The British Rebecca Evans, for example, has pondered migration policy and stated: far too much fear.

In her choreography „The Other“, however, the refugee theme is largely eliminated, the fear remains. Dancer Jack Humphrey is the panicked creature, his colleague Jason Boyle an allegory of fear. He emerges from the darkness, grabs his victim, tears it away with him, crouch down on his neck. A sarcastic-evil demon that never gets caught and controlled. His victim, Humphrey, may be so desperate for self-empowerment, parade full of soldierly vigor, and clench his fist on the chest. Once the choreographer Evans lets her dance, the duo succeed pretty well between horror chimera and emotion-driven, but until then you have to wait a long time. The dancers endlessly complete a juggling number with mobile spotlights, until finally a little light has been brought into the dance darkness.

Strange, this help-seeking grip on the object, which is even more arbitrarily practiced in the last choreography of the evening, „Fallen Angels“ by Lenka Vagnerová – as if one would rather not trust the pure power of the bodies of the „2Faced Dance Company“. The guys of the ensemble are apparently ready for anything, being gently wafting Netz-junkies, sweaty fear aggressors or as in the final piece: Luciferian angel. Here the fallen crowd of heaven dances like the rebels of Hofesh Shechter. They throw themselves plastic bottles with red liquid as if they would have to satisfy a thirst for blood, clamp their arms under the T-shirt with wing-like protruding elbows – angels in straitjackets, and they need it, as nasty and violent as this Satan-brut attacks.
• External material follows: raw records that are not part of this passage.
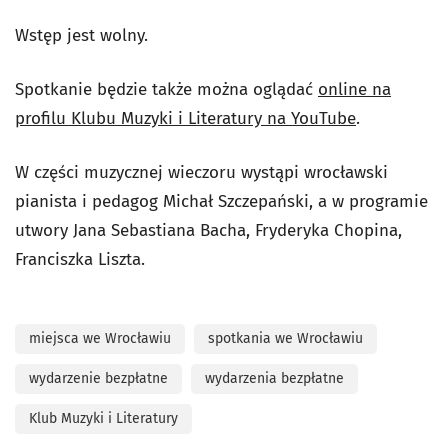
Wstęp jest wolny.
Spotkanie będzie także można oglądać
online na
profilu Klubu Muzyki i Literatury na YouTube
.
W części muzycznej wieczoru wystąpi wrocławski
pianista i pedagog Michał Szczepański, a w programie
utwory Jana Sebastiana Bacha, Fryderyka Chopina,
Franciszka Liszta.
miejsca we Wrocławiu
spotkania we Wrocławiu
wydarzenie bezpłatne
wydarzenia bezpłatne
Klub Muzyki i Literatury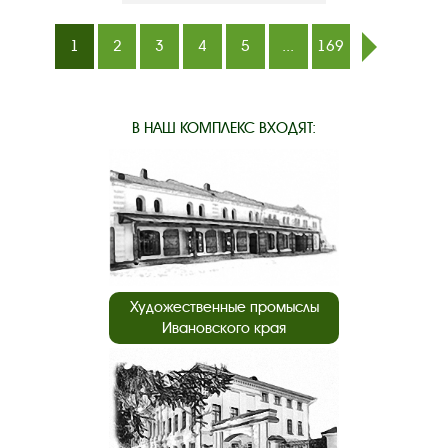
1
2
3
4
5
...
169
след.
В НАШ КОМПЛЕКС ВХОДЯТ:
Художественные промыслы
Ивановского края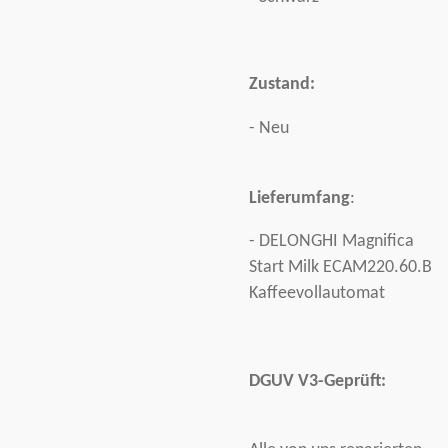
Zustand:
- Neu
Lieferumfang
:
- DELONGHI Magnifica
Start Milk ECAM220.60.B
Kaffeevollautomat
DGUV V3-Geprüft: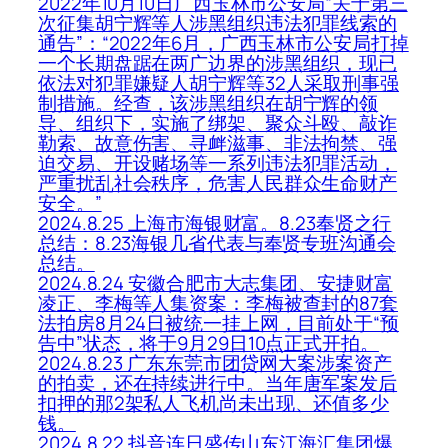
2022年10月10日广西玉林市公安局“关于第三
次征集胡宁辉等人涉黑组织违法犯罪线索的
通告”：“2022年6月，广西玉林市公安局打掉
一个长期盘踞在两广边界的涉黑组织，现已
依法对犯罪嫌疑人胡宁辉等32人采取刑事强
制措施。经查，该涉黑组织在胡宁辉的领
导、组织下，实施了绑架、聚众斗殴、敲诈
勒索、故意伤害、寻衅滋事、非法拘禁、强
迫交易、开设赌场等一系列违法犯罪活动，
严重扰乱社会秩序，危害人民群众生命财产
安全。”
2024.8.25 上海市海银财富。8.23奉贤之行
总结：8.23海银几省代表与奉贤专班沟通会
总结。
2024.8.24 安徽合肥市大志集团、安捷财富
凌正、李梅等人集资案：李梅被查封的87套
法拍房8月24日被统一挂上网，目前处于“预
告中”状态，将于9月29日10点正式开拍。
2024.8.23 广东东莞市团贷网大案涉案资产
的拍卖，还在持续进行中。当年唐军案发后
扣押的那2架私人飞机尚未出现、还值多少
钱。
2024.8.22 抖音连日盛传山东江海汇集团爆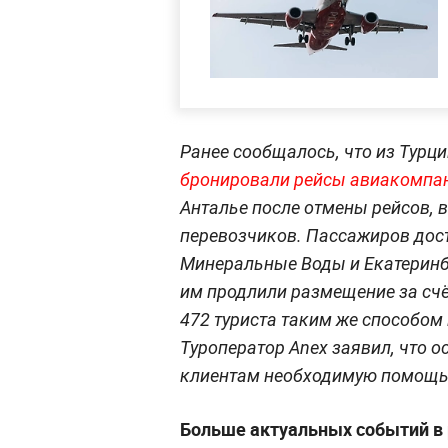
Ранее сообщалось, что из Турц
бронировали рейсы авиакомпан
Анталье после отмены рейсов, 
перевозчиков. Пассажиров дост
Минеральные Воды и Екатеринбу
им продлили размещение за счё
472 туриста таким же способом 
Туроператор Anex заявил, что о
клиентам необходимую помощь
Больше актуальных событий в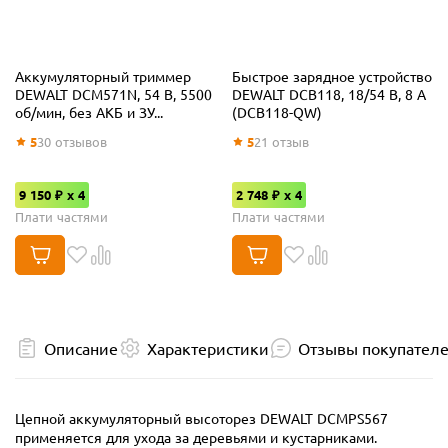
Аккумуляторный триммер
Быстрое зарядное устройство
DEWALT DCM571N, 54 В, 5500
DEWALT DCB118, 18/54 В, 8 А
об/мин, без АКБ и ЗУ...
(DCB118-QW)
5
30
отзывов
5
21
отзыв
9 150 ₽ x 4
2 748 ₽ x 4
Плати частями
Плати частями
Описание
Характеристики
Отзывы покупател
Цепной аккумуляторный высоторез DEWALT DCMPS567
применяется для ухода за деревьями и кустарниками.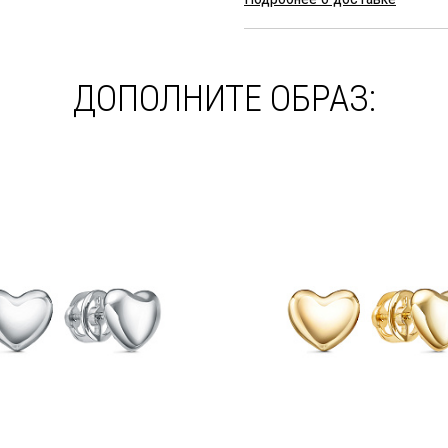
ДОПОЛНИТЕ ОБРАЗ: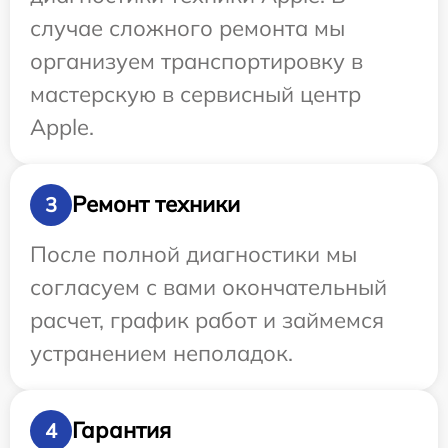
случае сложного ремонта мы
организуем транспортировку в
мастерскую в сервисный центр
Apple.
Ремонт техники
3
После полной диагностики мы
согласуем с вами окончательный
расчет, график работ и займемся
устранением неполадок.
Гарантия
4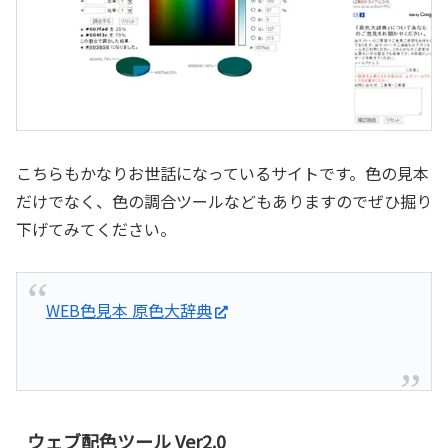
こちらもかなりお世話になっているサイトです。色の見本
だけでなく、色の調合ツールなどもありますのでぜひ掘り
下げてみてください。
WEB色見本 原色大辞典
ウェブ配色ツール Ver2.0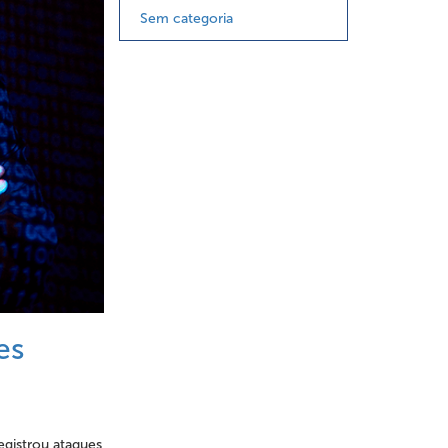
Sem categoria
es
egistrou ataques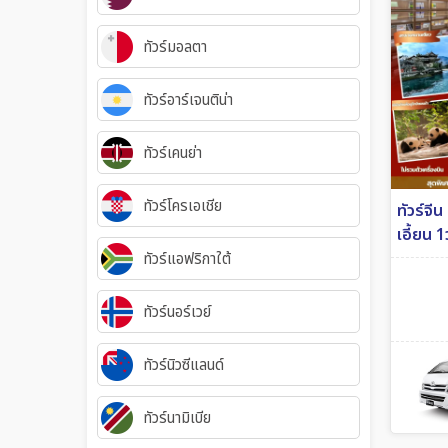
ทัวร์มอลตา
ทัวร์อาร์เจนติน่า
ทัวร์เคนย่า
ทัวร์โครเอเชีย
ทัวร์จี
เอี้ยน 1
ทัวร์แอฟริกาใต้
ทัวร์นอร์เวย์
ทัวร์นิวซีแลนด์
ทัวร์นามิเบีย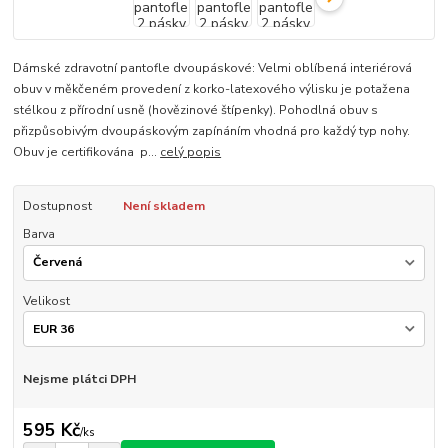
Dámské zdravotní pantofle dvoupáskové: Velmi oblíbená interiérová
obuv v měkčeném provedení z korko-latexového výlisku je potažena
stélkou z přírodní usně (hovězinové štípenky). Pohodlná obuv s
přizpůsobivým dvoupáskovým zapínáním vhodná pro každý typ nohy.
Obuv je certifikována p...
celý popis
Dostupnost
Není skladem
Barva
Velikost
Nejsme plátci DPH
595 Kč
/
ks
However, images from the pieces of other choreographies – such as the human chains in Crystal Pite’s catastrophic episode „In The Event“ – are constantly in demand, and the aesthetics change as wildly as if the piece had been created as „copy-and-paste“ from Youtube clips. Certainly a supposition, but really to the point, the choreography comes only when a dancer with disheveled plumage shuffles on the stage, like a crashed Icarus, who survives his megalomania to his own shame. Reduced effect on this evening, less preposterous „woman-spreading“ would definitely have been more effective. And you would not only have wanted this contemporary gender project by Tamsin Fitzgerald and the „2Faced Dance Company“, but also the kick-off to „Schrittmacher“, the most uncompromising of all dance festivals.